The primary defendants are "actors in a rotten predatory and lucrative system, sometimes made possible thanks to limited, but very incisive, complicity and internal connivance," the prosecutors wrote.

Cardinal in the dock

It is the first time in modern history that a cardinal has been indicted by Vatican criminal prosecutors.

Seventy-three-year-old Becciu is the highest-profile defendant in the Church's purchase of the 17,000 square-meter property in the upmarket area of Chelsea. 

Becciu, who was a deputy in the Vatican Secretariat of State, was fired by Pope Francis in September last year and was also stripped of his privileges as cardinal.

He claims that he is an innocent victim of a plot. 

The case against Becciu also includes charges of embezzlement, abuse of office and witness tampering, along with separate allegations over hundreds of thousands of euros of church funds paid to his brother's charity.

It would have been impossible for a cardinal to be in the dock in the Vatican, which has its own judicial system and a prison, until less than three months ago.

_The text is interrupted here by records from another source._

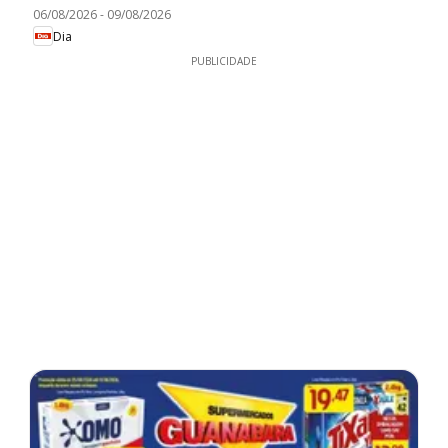
06/08/2026
-
09/08/2026
Dia
PUBLICIDADE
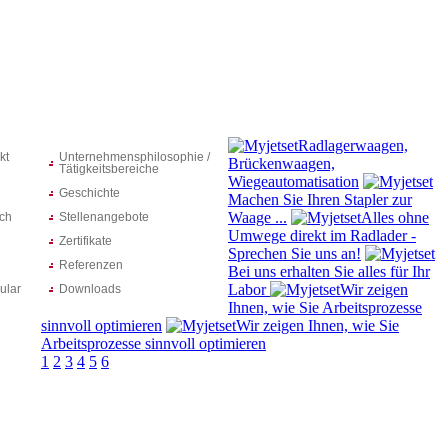
Radlagerwaagen,
kt
Unternehmensphilosophie /
Brückenwaagen,
Tätigkeitsbereiche
Wiegeautomatisation
Geschichte
Machen Sie Ihren Stapler zur
Waage ...
Alles ohne
ich
Stellenangebote
Umwege direkt im Radlader -
Zertifikate
Sprechen Sie uns an!
Referenzen
Bei uns erhalten Sie alles für Ihr
Labor
Wir zeigen
ular
Downloads
Ihnen, wie Sie Arbeitsprozesse
sinnvoll optimieren
Wir zeigen Ihnen, wie Sie
Arbeitsprozesse sinnvoll optimieren
1
2
3
4
5
6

But a law changed by Pope Francis now allows Vatican-based cardinals and bishops to be prosecuted and judged by the Holy See's lay criminal tribunal as long as the pontiff signs off on that. 

Earlier, Vatican cardinals could only be judged by their peers in a court of three fellow cardinals.

The trial is likely to be postponed for several months after the first hearings on Tuesday and Wednesday.